To celebrate Frida Kahlo’s 111th birthday, the show encompassed a tribute to her. I wanted to experiment by recreating famous painters’ styles and using Frida’s portrait in their masterpieces. I began to play with this idea by replicating the original famous masterpieces with Frida Kahlo’s face in them. It was challenging yet natural for me to recreate these paintings and I learned to paint using different styles in the process. I began with recreating a painting by Zinaida Serebriakova who was a Russian artist from around the same era as Frida. I also painted Frida’s face into “The Girl With The Pearl Earring” by Vermeer. Now her iconic face can be seen in the art and style of Fernando Botero, Van Gogh, Rene Magritte, Tamara Lempicka, and Gustav Klimt. The show also included a painted mannequin featuring Frida’s poetry, famous quotes, and pets she owned. Drawings from Frida’s sketchbook and journal were translated to several paintings as well. 
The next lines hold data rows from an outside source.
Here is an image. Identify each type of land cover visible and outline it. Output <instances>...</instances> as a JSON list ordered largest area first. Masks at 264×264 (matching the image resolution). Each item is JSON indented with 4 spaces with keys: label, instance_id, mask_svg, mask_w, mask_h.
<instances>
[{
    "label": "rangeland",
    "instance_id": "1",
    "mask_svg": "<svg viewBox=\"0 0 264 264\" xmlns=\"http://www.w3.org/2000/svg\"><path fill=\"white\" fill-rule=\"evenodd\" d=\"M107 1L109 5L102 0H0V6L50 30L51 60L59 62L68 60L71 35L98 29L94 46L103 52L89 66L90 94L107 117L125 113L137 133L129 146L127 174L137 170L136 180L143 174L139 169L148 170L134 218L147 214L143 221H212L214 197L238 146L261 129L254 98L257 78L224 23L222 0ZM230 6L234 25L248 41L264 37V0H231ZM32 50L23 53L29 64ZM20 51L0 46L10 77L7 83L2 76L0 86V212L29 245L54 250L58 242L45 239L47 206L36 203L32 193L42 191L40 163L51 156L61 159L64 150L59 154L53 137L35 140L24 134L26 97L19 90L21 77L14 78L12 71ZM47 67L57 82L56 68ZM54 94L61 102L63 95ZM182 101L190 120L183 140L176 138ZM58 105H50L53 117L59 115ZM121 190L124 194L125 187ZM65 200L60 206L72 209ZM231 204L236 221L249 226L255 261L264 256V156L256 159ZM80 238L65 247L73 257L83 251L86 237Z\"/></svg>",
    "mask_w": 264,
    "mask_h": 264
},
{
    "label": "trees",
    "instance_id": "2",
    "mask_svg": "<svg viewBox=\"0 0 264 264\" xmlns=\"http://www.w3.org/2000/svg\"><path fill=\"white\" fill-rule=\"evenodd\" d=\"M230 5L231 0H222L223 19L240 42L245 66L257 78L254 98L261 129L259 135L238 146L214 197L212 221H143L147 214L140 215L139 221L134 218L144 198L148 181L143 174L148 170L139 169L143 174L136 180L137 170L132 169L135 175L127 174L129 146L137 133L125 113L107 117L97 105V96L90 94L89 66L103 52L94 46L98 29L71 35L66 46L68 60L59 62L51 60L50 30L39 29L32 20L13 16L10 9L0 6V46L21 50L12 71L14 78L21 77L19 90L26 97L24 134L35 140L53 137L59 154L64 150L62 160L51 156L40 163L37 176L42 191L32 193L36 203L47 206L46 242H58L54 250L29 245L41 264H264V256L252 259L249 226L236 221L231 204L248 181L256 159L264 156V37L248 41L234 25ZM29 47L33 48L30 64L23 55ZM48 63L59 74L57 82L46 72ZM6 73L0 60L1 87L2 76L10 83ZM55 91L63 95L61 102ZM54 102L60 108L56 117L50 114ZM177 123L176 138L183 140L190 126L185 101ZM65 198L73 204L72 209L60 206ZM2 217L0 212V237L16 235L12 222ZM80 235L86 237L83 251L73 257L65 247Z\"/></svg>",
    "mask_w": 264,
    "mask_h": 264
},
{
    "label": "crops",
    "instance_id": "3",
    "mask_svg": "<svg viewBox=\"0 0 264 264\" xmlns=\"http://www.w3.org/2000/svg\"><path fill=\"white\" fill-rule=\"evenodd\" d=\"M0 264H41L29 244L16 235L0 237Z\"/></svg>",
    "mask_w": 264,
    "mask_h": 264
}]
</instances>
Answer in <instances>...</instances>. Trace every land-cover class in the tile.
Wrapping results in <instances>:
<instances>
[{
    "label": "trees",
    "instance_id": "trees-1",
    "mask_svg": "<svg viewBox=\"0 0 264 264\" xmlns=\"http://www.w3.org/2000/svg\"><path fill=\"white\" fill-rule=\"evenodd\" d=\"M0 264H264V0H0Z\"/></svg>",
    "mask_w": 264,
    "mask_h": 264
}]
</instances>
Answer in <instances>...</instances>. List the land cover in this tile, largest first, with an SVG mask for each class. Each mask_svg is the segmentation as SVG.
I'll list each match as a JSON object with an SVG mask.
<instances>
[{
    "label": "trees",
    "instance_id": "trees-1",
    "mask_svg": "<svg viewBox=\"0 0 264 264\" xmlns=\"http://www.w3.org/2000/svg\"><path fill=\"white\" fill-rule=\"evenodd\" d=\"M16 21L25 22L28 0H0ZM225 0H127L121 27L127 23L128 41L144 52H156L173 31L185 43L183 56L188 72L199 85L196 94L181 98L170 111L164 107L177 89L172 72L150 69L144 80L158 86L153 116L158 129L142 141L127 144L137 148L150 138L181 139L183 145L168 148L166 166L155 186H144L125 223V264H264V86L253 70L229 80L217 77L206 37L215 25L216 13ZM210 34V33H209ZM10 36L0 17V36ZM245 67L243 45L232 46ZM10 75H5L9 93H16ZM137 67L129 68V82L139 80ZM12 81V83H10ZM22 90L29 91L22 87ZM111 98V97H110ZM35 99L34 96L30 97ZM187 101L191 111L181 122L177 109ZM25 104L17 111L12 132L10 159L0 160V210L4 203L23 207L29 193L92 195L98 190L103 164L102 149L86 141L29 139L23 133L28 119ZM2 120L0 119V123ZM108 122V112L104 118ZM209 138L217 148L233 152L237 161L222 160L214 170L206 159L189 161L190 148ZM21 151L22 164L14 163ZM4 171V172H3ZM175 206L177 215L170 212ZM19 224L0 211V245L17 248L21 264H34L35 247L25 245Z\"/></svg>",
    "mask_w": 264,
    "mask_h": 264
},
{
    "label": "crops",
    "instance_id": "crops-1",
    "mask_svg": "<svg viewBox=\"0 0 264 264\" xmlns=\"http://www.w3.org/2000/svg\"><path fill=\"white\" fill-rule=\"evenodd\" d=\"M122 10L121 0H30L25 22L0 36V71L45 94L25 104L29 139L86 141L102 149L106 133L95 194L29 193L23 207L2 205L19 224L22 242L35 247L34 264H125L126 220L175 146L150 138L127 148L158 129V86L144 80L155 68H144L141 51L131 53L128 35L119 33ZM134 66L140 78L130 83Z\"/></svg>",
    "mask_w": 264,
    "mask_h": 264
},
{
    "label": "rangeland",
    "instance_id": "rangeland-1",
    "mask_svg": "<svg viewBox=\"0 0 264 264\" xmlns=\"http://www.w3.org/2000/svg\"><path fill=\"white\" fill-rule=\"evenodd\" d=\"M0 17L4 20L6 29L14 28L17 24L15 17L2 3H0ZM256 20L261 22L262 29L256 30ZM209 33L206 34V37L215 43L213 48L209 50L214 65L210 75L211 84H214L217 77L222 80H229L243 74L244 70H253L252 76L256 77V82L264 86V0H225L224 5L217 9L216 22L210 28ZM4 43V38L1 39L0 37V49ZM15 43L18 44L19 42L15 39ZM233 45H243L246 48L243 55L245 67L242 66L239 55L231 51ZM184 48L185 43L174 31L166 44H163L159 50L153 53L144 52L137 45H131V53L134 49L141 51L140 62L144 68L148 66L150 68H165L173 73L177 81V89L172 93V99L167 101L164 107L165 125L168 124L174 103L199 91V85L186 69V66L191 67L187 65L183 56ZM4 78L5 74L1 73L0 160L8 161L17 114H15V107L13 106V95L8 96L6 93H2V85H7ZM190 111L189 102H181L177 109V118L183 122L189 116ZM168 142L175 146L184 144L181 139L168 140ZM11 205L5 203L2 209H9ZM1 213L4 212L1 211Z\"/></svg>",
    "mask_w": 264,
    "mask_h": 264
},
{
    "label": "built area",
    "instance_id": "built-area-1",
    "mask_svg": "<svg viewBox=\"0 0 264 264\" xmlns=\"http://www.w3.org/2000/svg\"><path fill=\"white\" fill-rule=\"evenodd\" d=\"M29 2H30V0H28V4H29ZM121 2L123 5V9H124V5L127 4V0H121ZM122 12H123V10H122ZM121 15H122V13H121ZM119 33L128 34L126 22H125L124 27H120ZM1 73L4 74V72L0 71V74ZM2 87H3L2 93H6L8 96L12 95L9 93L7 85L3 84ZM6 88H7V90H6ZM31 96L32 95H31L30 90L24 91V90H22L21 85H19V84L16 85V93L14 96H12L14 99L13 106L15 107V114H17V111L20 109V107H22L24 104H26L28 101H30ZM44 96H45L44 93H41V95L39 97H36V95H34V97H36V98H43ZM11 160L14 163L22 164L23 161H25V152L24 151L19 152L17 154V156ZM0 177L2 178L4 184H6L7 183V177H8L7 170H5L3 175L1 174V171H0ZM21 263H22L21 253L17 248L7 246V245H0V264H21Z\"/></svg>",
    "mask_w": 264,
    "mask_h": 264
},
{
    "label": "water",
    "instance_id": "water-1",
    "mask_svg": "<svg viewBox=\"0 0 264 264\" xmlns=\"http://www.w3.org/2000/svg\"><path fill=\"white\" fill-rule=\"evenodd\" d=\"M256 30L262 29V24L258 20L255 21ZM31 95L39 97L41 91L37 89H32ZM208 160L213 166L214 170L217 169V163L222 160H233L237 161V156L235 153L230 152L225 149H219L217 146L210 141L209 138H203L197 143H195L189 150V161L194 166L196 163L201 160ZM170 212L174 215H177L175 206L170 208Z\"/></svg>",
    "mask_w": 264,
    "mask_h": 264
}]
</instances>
The Frida art show was very successful with a great turnout. One fond memory I have is of a 5-year-old kid who asked his mother to bring him to my show. He loved Frida and saw the article in the newspaper. It was so impactful for me to see how inspired he was by Frida Kahlo and the art tribute to her legacy. 

Also in 2019, I began to paint murals; two interior walls at Pima Community College and one interior wall at Fitness Express in Nogales, AZ. As a new learning experience, I wanted to challenge myself to paint something larger than a canvas. I believe murals can be used as a tool to educate and inspire communities. 

Salmo 91, 2019, Oil on wood panel, 23 x 15

That year I also received my first fine art award for “Best of Show” in the Ex Votos group exhibition at the Tubac Center of the Arts for my painting “El Salmo 91”. El Salmo 91 was part of a “We Are Blessed” series and inspired by a true story about a man who survived an ambush. In the painting is part of a corrido that describes how he miraculously escaped to later revenge against those who tried to kill him. 

Since the beginning of my art career, I played with the concept of non-traditional cherubs and angels. I wanted to portray what my angels would look like with brown skin and tattoos. My first painting of a cherub was completed in 2012. 

On March 8, 2014 I wrote in my journal “My angels are so rad, they just don’t take care of me, but they carry gold AK-47s.” Years later in December 2019 I started my next series of paintings and drawings entitled “Non Timebo Mala”. I didn’t like the earlier versions of cherubs (painting pictured above, left side), but over time I’ve redefined them and how they look today. The portraits in this series are inspired by what I believe are what my guardian angels look like. This series began with “Un Momento de Paz” (painting pictured above, right side) prior to the pandemic in December 2019. I continued to work on the series throughout the pandemic and while sick with COVID-19. I believe that working on this series of guardian angels helped me survive the pandemic and continue to heal me from the Coronavirus.

After a decade of doing art, I made a decision to take a leap of faith. I had worked for several years and many overtime hours in the behavioral health field that provided substantial savings, but at a cost to my mental and physical health. In July 2021, after taking medical leave, I decided to become a full-time artist.

By the end of 2021, I had completed three new murals in Tucson, AZ, and Nogales, AZ. My first portrait mural of Maria Felix was hand-painted on a private residence external wall in east Tucson. The second mural “Love Art Music” was completed for Groundworks, a youth-driven community arts space nonprofit in Tucson. The third mural “Mucho Amor” was completed in Nogales, AZ as a gift for my mom. 

Now, in 2022 another private residence mural, one of my longest, was completed in January 2022 of Mixcoatl, the Aztec cloud serpent. My latest series “Non Timebo Mala” will be exhibited from February to March at Galleria Mitotera in South Tucson, AZ. I also have several artworks in group shows at &Gallery and Steinfeld Warehouse Community Arts Center in Tucson, AZ. 

Looking back, I know now that I’m on the right path pursuing what I’m meant to be: an artist.